**The task:** This exercise requires an exact output of the listing, images omitted.

== == ==

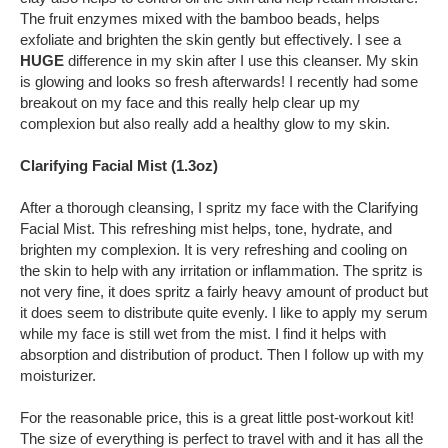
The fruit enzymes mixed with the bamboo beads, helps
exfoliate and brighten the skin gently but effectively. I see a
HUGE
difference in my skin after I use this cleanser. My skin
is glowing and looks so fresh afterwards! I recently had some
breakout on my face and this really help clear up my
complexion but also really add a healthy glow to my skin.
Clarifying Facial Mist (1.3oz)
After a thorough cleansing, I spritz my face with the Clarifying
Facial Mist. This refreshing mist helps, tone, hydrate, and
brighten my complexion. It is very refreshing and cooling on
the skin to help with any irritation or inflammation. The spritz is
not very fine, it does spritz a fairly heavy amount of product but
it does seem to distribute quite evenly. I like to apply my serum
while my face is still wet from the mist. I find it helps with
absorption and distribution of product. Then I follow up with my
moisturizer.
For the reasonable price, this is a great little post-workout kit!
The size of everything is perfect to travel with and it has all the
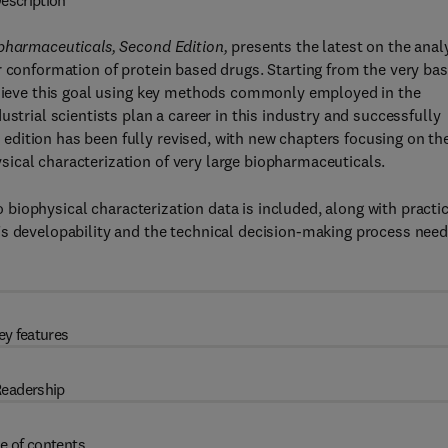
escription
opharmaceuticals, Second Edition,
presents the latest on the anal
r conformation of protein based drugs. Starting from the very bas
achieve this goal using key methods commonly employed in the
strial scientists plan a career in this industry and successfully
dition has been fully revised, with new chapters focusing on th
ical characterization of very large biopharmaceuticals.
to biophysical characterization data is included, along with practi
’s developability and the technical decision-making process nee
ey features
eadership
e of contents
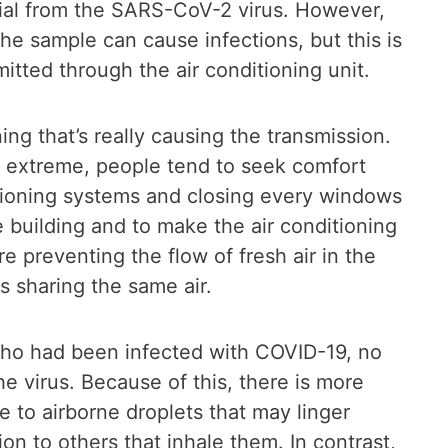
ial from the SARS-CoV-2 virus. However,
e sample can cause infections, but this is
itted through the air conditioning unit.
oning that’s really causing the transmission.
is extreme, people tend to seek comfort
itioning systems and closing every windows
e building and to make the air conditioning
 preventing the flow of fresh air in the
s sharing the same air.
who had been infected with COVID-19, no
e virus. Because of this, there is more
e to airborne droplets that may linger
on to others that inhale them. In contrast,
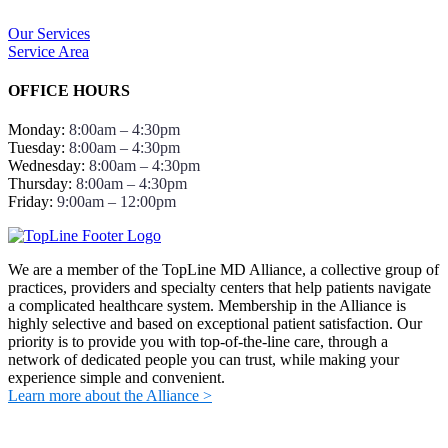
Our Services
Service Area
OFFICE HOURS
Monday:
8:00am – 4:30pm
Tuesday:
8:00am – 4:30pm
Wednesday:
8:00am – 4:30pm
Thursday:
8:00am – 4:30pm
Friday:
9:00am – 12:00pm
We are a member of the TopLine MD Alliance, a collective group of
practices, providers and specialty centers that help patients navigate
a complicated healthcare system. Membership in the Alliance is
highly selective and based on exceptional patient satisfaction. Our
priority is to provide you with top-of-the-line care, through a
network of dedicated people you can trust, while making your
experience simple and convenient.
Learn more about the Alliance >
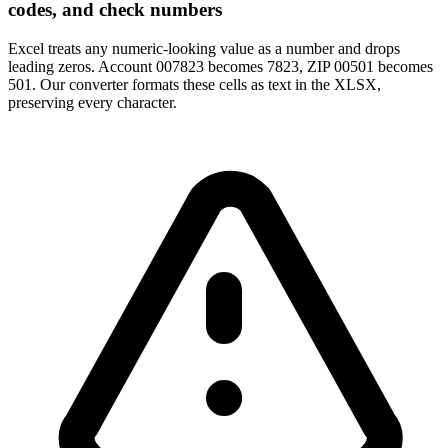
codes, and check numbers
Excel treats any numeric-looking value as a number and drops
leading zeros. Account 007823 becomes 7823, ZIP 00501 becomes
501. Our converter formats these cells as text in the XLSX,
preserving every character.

== == ==

**Result:**
The fruit enzymes mixed with the bamboo beads, helps
exfoliate and brighten the skin gently but effectively. I see a
HUGE
difference in my skin after I use this cleanser. My skin
is glowing and looks so fresh afterwards! I recently had some
breakout on my face and this really help clear up my
complexion but also really add a healthy glow to my skin.
Clarifying Facial Mist (1.3oz)
After a thorough cleansing, I spritz my face with the Clarifying
Facial Mist. This refreshing mist helps, tone, hydrate, and
brighten my complexion. It is very refreshing and cooling on
the skin to help with any irritation or inflammation. The spritz is
not very fine, it does spritz a fairly heavy amount of product but
it does seem to distribute quite evenly. I like to apply my serum
while my face is still wet from the mist. I find it helps with
absorption and distribution of product. Then I follow up with my
moisturizer.
For the reasonable price, this is a great little post-workout kit!
The size of everything is perfect to travel with and it has all the
escription
opharmaceuticals, Second Edition,
presents the latest on the anal
r conformation of protein based drugs. Starting from the very bas
achieve this goal using key methods commonly employed in the
strial scientists plan a career in this industry and successfully
dition has been fully revised, with new chapters focusing on th
ical characterization of very large biopharmaceuticals.
to biophysical characterization data is included, along with practi
’s developability and the technical decision-making process nee
ey features
eadership
e of contents
ial from the SARS-CoV-2 virus. However,
e sample can cause infections, but this is
itted through the air conditioning unit.
oning that’s really causing the transmission.
is extreme, people tend to seek comfort
itioning systems and closing every windows
e building and to make the air conditioning
 preventing the flow of fresh air in the
s sharing the same air.
who had been infected with COVID-19, no
e virus. Because of this, there is more
e to airborne droplets that may linger
on to others that inhale them. In contrast,
Our Services
Service Area
OFFICE HOURS
Monday:
8:00am – 4:30pm
Tuesday:
8:00am – 4:30pm
Wednesday:
8:00am – 4:30pm
Thursday:
8:00am – 4:30pm
Friday:
9:00am – 12:00pm
We are a member of the TopLine MD Alliance, a collective group of
practices, providers and specialty centers that help patients navigate
a complicated healthcare system. Membership in the Alliance is
highly selective and based on exceptional patient satisfaction. Our
priority is to provide you with top-of-the-line care, through a
network of dedicated people you can trust, while making your
experience simple and convenient.
Learn more about the Alliance >
codes, and check numbers
Excel treats any numeric-looking value as a number and drops
leading zeros. Account 007823 becomes 7823, ZIP 00501 becomes
501. Our converter formats these cells as text in the XLSX,
preserving every character.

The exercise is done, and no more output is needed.